Required work
1. How would you put this sentence from the blog post into Spanish: "It'll help lighten the load for school, while allowing me to work on this smaller project that should help open some doors in the future."
2. Can you quote the records line for line, beginning with their first line and stopping after the line that contains "30: 1:37 -> 9:37"?

Sunday, September 25, 2011

Week Four: Fan Base, Shmoozzing, Prioritizing

I'm starting off this week on a good note. First of all, I'm downsizing (yet again) pre-production on White Rabbit down to the bare necessities of writing and story. Much of pre-production is going to be housed in the Series Bible I'm creating. What's a Series Bible you ask? Well it's a nifty 50ish page document featuring everything major and somewhat minor about a television series someone wants to sell. I researched a bit of these and found that the Battlestar Galactica series bible is the best suited format for the sci-fi series I'm developing, so I'm taking its format and injecting my content.
Downsizing also means that I'm cutting out the Teaser Video I have been putting together for the past month. I was real excited about it, but after a week of deliberation I determined that I don't have a fan base established. At all. I have no background in web series and no major work under my belt to warrant someone to fork over any sponsorship money for a major giant series. Therefore! I'm going to create a new, very small web series by the end of the year. This will push back plans I've lain for White Rabbit, pushing back potential production of the pilot to May, but the bad far out weighs the good in that producing a smaller web series (sci-fi, mind you) I'll be able to build a fan base, recognition within the web community, make tons of inevitable mistakes on a lower profile production, and once I'm ready to talk to investors about White Rabbit I can hopefully show them a bunch of success statistics and figures from the previous or on-going smaller web series.
In all, down-sizing can be good. It'll help lighten the load for school, while allowing me to work on this smaller project that should help open some doors in the future. If nothing else it gives me and my friends just another reason to hang out, drink beers, and write bad-arse sci-fi stuff.

Monday, September 12, 2011

I Built Straw Towers

There was meaningful play in our straw tower exercise. The goal was clear: build a tall tower that is taller than the other teams' tall towers. We needed to work together, but had to adhere to the rules, which was only build your towers with straws and tape and joy. So already we have contest and cooperation to dominate enemies. The game was neat because we could look at the other players in the room and see what they were doing. Early on this would help us change our tower building tactics, helping us improve and build better groundwork. After we built the ground work it was up to us to build a better tower. This simple progression of group based ideas after laying the groundwork meant that our actions within the core of the game had meaning and could build upon the initial basis of the game, which was to build the best tower ever.

Input rows
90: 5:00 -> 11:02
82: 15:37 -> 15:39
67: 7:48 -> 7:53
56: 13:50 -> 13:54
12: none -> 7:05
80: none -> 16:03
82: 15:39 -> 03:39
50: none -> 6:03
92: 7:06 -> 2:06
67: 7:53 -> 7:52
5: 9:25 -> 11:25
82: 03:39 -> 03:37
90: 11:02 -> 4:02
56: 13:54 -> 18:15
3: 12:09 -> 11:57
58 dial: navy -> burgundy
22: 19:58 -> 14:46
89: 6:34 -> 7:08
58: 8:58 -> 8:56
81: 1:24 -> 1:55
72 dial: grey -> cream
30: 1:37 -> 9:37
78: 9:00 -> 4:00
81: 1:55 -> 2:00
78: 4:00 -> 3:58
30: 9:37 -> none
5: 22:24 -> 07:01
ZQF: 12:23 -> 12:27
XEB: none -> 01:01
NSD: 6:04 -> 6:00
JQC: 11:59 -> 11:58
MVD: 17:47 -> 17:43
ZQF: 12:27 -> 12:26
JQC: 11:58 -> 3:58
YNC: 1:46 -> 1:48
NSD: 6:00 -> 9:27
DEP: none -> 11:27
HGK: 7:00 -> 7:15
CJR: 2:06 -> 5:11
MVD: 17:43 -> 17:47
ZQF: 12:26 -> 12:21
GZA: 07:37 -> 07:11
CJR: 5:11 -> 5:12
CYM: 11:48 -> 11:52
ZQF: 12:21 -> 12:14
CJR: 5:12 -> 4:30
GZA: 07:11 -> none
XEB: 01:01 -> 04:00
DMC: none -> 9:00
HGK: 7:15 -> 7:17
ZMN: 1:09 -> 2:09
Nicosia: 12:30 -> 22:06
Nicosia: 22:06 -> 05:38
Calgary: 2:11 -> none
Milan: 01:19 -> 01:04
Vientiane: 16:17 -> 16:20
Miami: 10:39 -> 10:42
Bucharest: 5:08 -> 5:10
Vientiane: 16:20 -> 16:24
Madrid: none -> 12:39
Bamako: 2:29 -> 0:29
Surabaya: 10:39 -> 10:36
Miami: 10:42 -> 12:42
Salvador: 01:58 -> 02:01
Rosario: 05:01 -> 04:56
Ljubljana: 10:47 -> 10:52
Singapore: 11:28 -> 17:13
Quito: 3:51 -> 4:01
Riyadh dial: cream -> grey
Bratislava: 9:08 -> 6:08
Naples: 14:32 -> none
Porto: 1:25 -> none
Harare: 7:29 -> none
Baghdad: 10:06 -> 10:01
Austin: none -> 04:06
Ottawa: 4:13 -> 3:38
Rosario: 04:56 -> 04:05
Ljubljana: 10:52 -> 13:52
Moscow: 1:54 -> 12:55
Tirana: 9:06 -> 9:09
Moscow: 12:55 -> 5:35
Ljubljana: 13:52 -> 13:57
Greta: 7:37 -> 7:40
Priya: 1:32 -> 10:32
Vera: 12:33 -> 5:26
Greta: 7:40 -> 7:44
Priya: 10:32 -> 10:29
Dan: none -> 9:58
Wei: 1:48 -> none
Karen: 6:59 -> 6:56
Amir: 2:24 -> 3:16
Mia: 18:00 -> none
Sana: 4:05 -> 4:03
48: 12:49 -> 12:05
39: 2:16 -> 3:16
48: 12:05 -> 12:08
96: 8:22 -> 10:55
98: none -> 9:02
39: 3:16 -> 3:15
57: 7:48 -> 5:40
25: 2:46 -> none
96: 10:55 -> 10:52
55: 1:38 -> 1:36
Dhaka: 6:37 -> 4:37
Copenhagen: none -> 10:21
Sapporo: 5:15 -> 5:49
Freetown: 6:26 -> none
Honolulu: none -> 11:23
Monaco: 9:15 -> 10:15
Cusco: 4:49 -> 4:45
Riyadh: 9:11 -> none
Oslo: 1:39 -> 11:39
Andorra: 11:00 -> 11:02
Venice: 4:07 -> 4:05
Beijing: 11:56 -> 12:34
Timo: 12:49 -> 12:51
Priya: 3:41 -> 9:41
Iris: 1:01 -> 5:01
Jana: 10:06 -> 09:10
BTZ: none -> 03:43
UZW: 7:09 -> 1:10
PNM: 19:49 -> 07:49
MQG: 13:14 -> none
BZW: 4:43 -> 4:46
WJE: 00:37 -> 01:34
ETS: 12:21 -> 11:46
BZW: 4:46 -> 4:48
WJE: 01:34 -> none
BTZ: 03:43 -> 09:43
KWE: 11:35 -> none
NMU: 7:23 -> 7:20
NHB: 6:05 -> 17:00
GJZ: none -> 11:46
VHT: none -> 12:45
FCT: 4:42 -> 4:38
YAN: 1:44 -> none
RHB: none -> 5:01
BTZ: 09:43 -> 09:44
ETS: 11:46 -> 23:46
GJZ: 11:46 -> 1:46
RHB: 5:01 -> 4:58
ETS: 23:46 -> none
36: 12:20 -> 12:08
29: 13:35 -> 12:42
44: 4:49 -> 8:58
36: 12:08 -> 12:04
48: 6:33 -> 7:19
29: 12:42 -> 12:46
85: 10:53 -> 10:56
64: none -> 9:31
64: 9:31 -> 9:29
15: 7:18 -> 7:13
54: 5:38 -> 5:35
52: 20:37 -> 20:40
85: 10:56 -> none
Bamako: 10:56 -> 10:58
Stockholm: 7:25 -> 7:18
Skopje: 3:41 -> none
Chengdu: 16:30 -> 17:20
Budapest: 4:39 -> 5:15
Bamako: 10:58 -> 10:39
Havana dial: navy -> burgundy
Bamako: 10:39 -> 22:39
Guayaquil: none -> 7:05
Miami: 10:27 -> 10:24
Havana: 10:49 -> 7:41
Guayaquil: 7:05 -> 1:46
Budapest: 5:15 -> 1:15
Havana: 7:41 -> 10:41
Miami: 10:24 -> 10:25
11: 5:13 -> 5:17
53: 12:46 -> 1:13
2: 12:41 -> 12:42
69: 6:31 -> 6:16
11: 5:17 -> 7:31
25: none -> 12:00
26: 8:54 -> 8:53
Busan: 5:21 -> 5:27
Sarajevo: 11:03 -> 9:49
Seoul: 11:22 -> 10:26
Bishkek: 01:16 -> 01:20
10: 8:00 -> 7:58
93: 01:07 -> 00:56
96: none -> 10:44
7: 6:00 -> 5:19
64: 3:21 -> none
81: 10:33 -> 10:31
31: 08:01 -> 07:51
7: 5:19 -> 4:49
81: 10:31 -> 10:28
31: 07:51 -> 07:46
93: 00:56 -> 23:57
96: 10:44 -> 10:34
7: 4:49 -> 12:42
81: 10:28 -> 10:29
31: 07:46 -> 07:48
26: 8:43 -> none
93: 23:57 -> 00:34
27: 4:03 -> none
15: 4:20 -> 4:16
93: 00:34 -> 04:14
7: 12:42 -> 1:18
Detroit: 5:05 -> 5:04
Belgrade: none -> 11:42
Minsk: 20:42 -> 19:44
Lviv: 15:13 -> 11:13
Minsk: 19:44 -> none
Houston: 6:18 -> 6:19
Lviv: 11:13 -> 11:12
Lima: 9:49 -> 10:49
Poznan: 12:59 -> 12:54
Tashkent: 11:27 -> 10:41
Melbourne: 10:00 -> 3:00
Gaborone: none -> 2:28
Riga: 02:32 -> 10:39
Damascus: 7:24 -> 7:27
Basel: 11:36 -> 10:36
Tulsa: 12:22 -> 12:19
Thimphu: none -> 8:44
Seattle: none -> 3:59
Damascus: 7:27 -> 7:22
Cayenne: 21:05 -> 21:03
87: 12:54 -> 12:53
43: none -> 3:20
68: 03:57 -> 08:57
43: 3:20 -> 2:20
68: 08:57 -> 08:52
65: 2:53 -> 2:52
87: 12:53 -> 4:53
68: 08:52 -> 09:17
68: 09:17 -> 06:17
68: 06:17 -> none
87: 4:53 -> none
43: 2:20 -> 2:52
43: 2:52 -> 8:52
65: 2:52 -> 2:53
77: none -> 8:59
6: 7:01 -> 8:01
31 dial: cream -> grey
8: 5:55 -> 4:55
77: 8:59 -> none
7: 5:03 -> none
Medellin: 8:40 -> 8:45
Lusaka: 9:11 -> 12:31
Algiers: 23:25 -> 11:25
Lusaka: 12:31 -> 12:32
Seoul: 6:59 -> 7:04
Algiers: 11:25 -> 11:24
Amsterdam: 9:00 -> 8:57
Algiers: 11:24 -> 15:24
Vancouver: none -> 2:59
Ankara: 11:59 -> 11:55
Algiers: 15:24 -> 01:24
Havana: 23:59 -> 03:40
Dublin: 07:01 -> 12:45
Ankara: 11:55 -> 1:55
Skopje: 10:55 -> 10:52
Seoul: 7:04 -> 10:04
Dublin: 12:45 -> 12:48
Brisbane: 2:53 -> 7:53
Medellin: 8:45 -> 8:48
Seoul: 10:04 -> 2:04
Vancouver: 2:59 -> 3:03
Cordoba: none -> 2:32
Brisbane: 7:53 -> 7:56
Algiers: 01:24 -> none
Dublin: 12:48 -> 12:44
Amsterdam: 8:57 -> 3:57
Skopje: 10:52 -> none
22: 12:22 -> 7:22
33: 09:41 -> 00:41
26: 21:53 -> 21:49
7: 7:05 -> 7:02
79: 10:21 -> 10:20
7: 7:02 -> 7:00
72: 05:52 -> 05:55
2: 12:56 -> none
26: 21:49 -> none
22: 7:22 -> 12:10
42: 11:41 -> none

Expected results
1. Ayudará a aligerar la carga de la escuela, a la vez que me permitirá trabajar en este proyecto más pequeño, que debería ayudar a abrir algunas puertas en el futuro.

2.
90: 5:00 -> 11:02
82: 15:37 -> 15:39
67: 7:48 -> 7:53
56: 13:50 -> 13:54
12: none -> 7:05
80: none -> 16:03
82: 15:39 -> 03:39
50: none -> 6:03
92: 7:06 -> 2:06
67: 7:53 -> 7:52
5: 9:25 -> 11:25
82: 03:39 -> 03:37
90: 11:02 -> 4:02
56: 13:54 -> 18:15
3: 12:09 -> 11:57
58 dial: navy -> burgundy
22: 19:58 -> 14:46
89: 6:34 -> 7:08
58: 8:58 -> 8:56
81: 1:24 -> 1:55
72 dial: grey -> cream
30: 1:37 -> 9:37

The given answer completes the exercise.